56. Merge Intervals
Description of Problem
Given an array of intervals where intervals[i] = [starti, endi], merge all overlapping intervals, and return an array of the non-overlapping intervals that cover all the intervals in the input.
Example 1:
Input: intervals = [[1,3],[2,6],[8,10],[15,18]]

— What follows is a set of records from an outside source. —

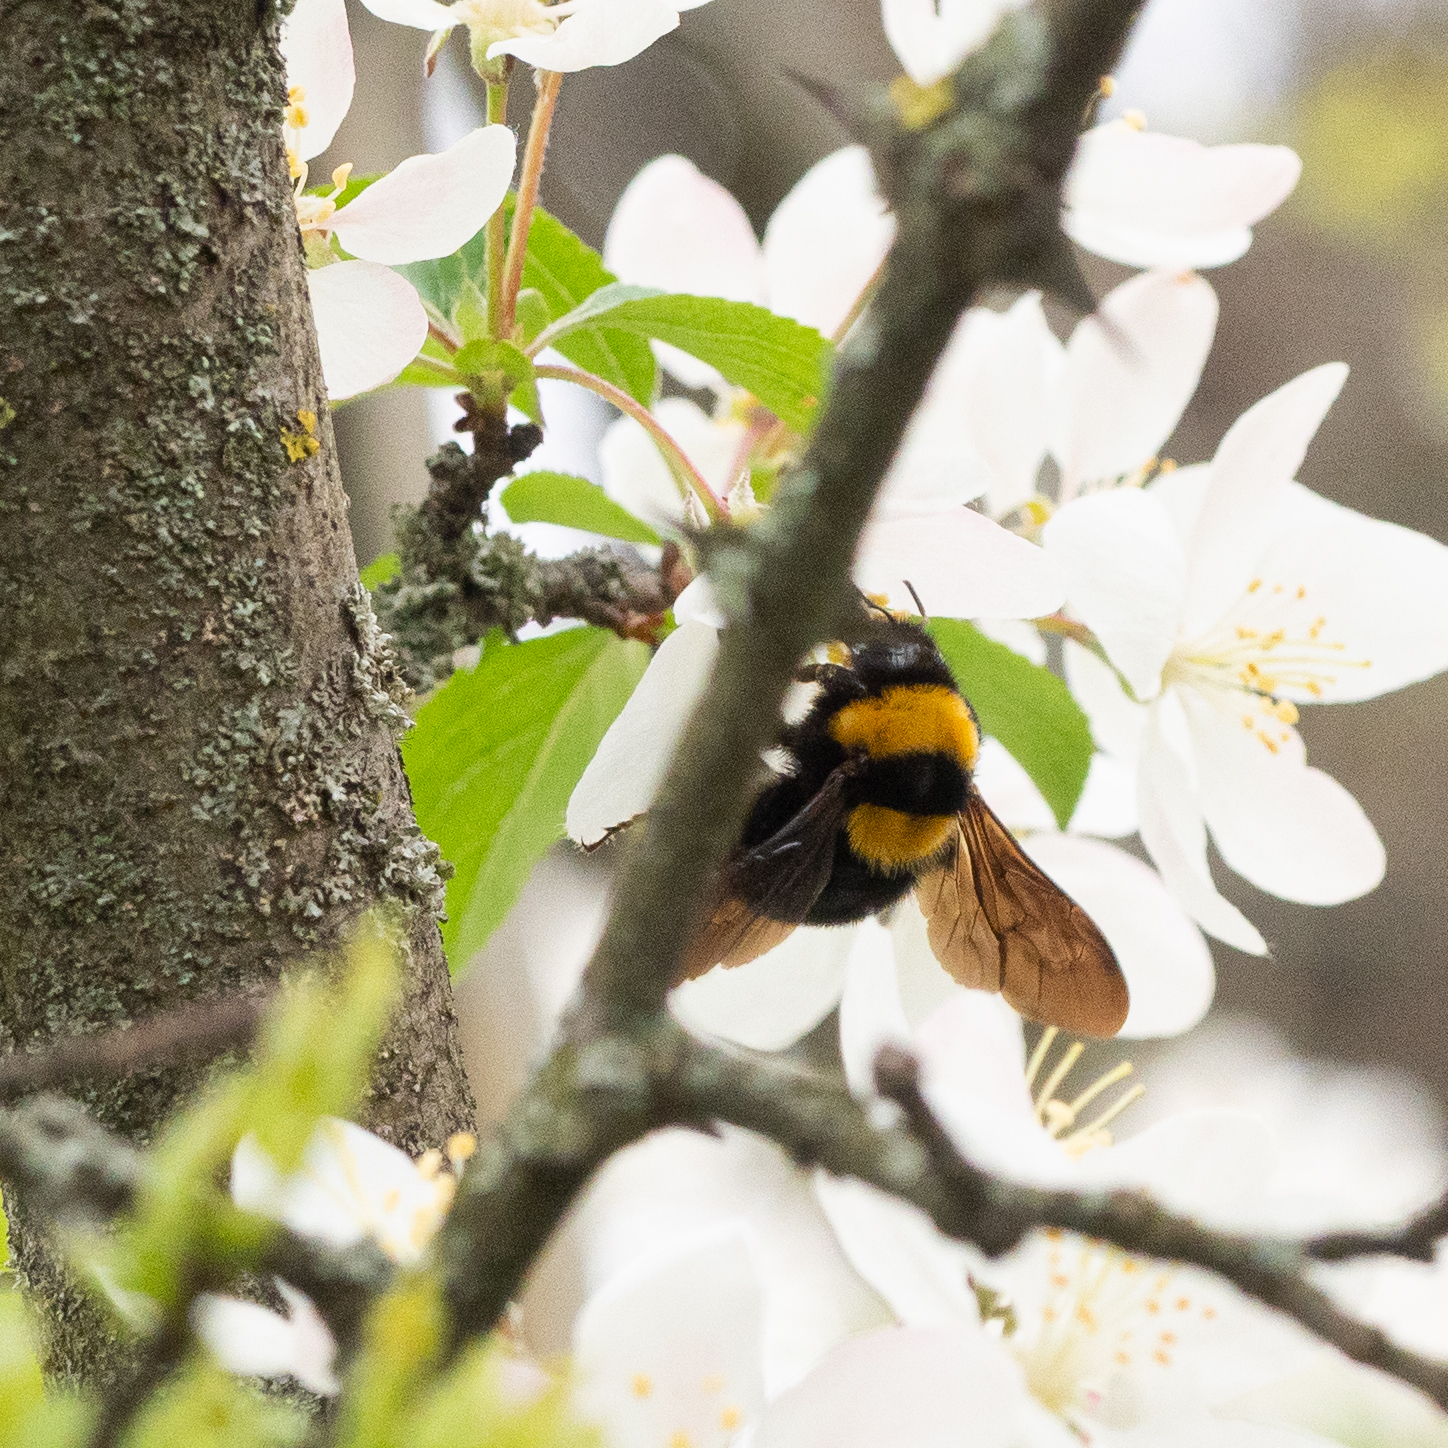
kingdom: Animalia
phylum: Arthropoda
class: Insecta
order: Hymenoptera
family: Apidae
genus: Bombus
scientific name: Bombus argillaceus
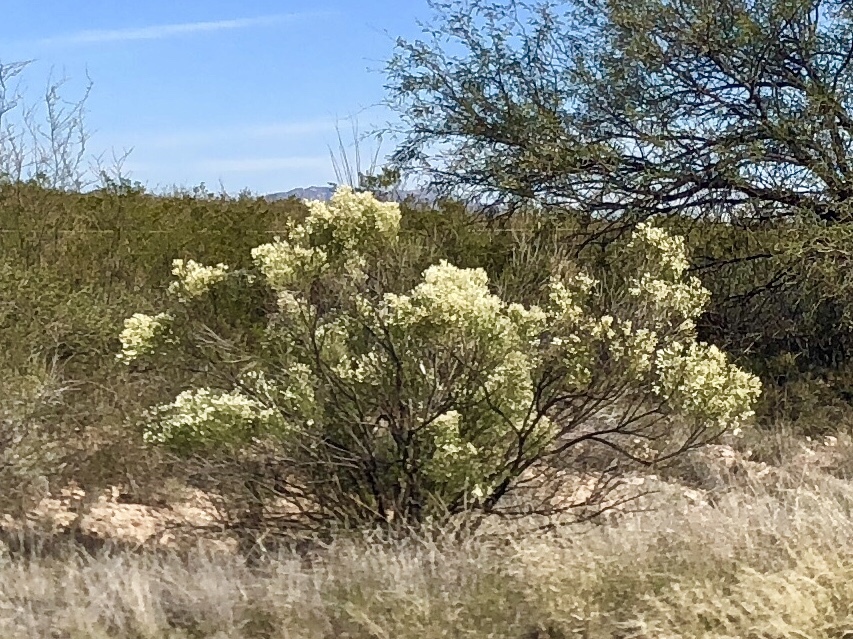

Output: [[1,6],[8,10],[15,18]]
Explanation: Since intervals [1,3] and [2,6] overlap, merge them into [1,6].
Example 2:
Input: intervals = [[1,4],[4,5]]
Output: [[1,5]]
Explanation: Intervals [1,4] and [4,5] are considered overlapping.
Constraints:
1 <= intervals.length <= 10^4intervals[i].length == 20 <= starti <= endi <= 10^4
Solution
Tags: Stack
Explanation
We use the same manner in 452. Minimum Number of Arrows to Burst Balloons. In this case, we do not do intersection. Instead, we do union if there is an overlapping.
Code (Rust)
impl Solution {
pub fn merge(intervals: Vec<Vec<i32>>) -> Vec<Vec<i32>> {
let mut intervals = intervals;
intervals.sort_by(|a,b| a[0].cmp(&b[0]));
let mut stack : Vec<(Vec<i32>)> = Vec::new();
for int in intervals.into_iter() {
let (c, d) = (int[0], int[1]);
if let Some(v) = stack.last(){
let (a, b) = (v[0], v[1]);
if b >= c {
stack.pop();
stack.push(vec![a.min(c), b.max(d)]);
}else{
stack.push(int);
}
}else{
stack.push(int);
}
}
return stack;
}
}
Complexity
- n is length of
intervals
Time Complexity
- \( T(n) = \Theta(n \lg n+ n) \)
Auxiliary Space
- \( S(n) = O(n) \)
- For sorting